Retype the whole listing below exactly, keeping every picture out of it.

__Data provided__
=== Section Start ===

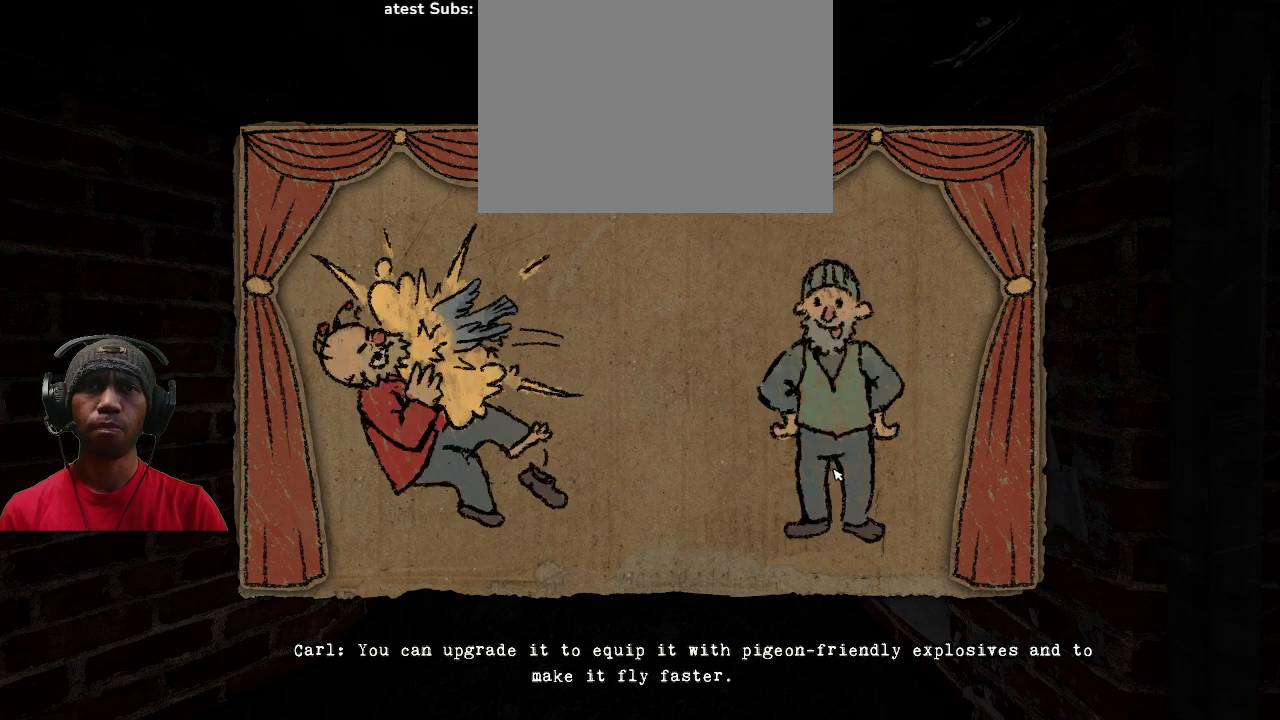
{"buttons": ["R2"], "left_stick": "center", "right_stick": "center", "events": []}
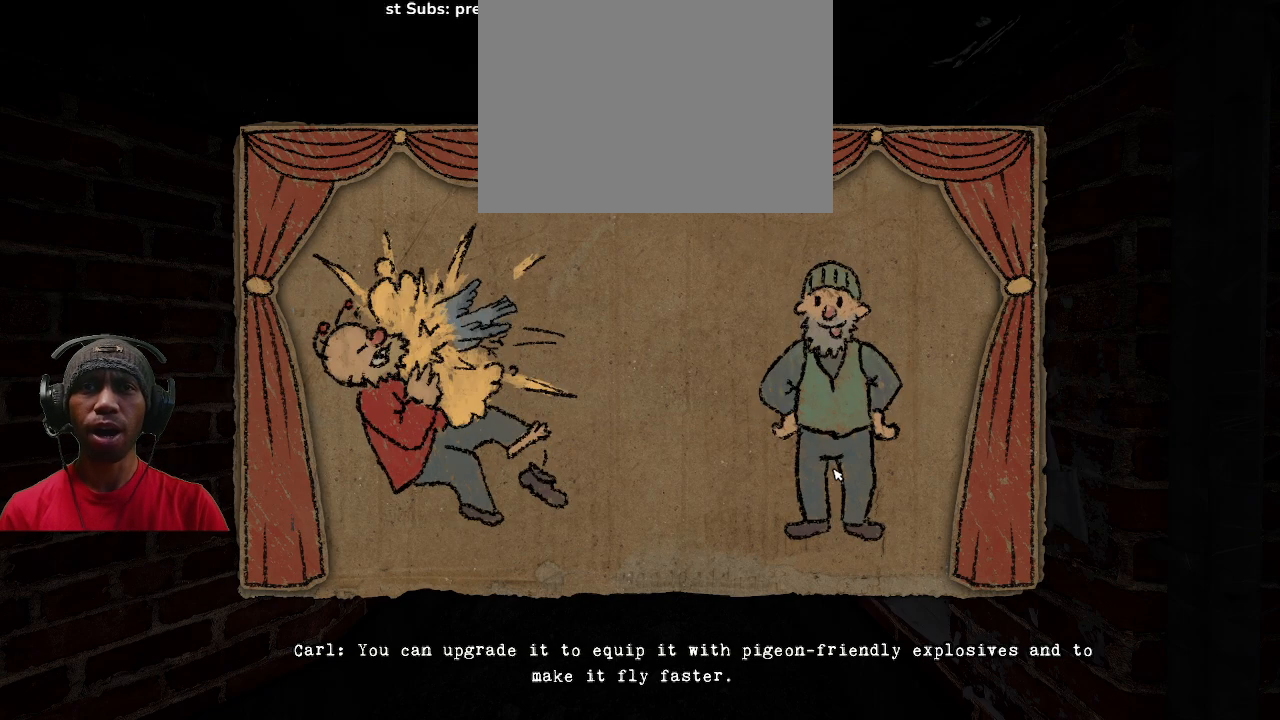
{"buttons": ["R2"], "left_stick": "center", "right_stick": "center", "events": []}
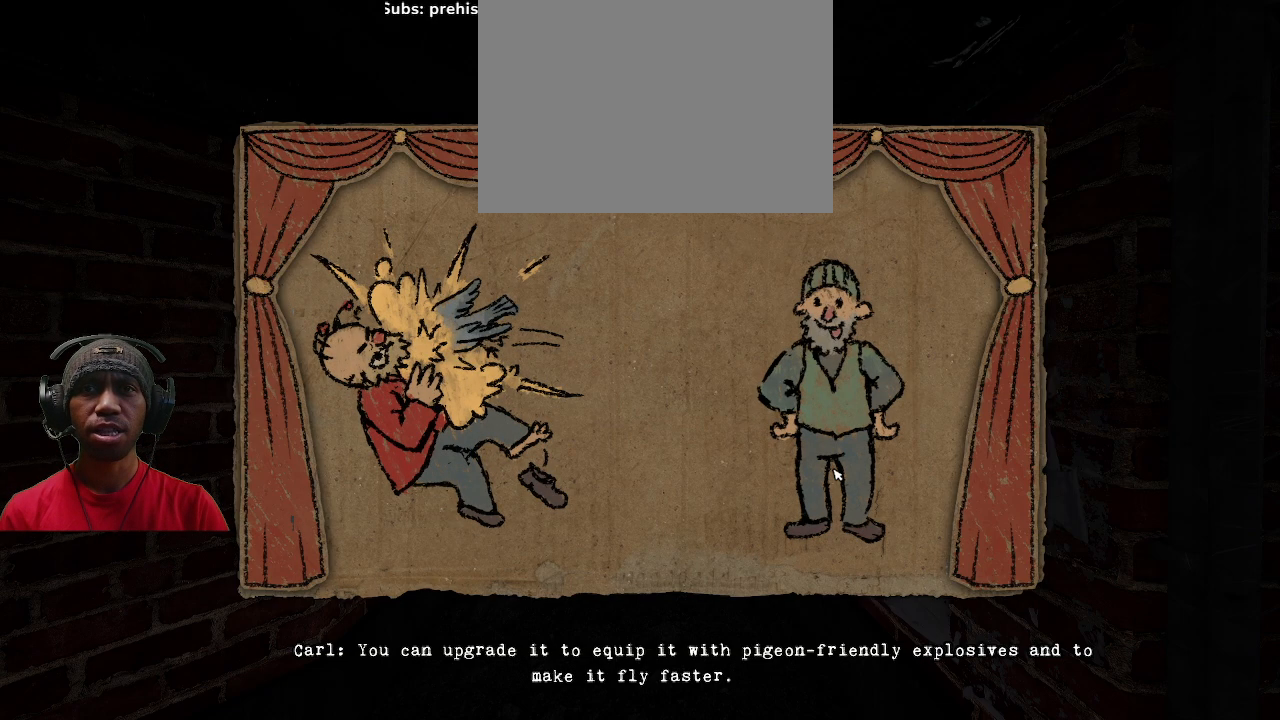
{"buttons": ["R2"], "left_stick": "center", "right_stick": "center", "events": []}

=== Section End ===

__Answer box__
{"buttons": ["R2"], "left_stick": "center", "right_stick": "center", "events": []}
{"buttons": ["R2"], "left_stick": "center", "right_stick": "center", "events": []}
{"buttons": ["R2"], "left_stick": "center", "right_stick": "center", "events": []}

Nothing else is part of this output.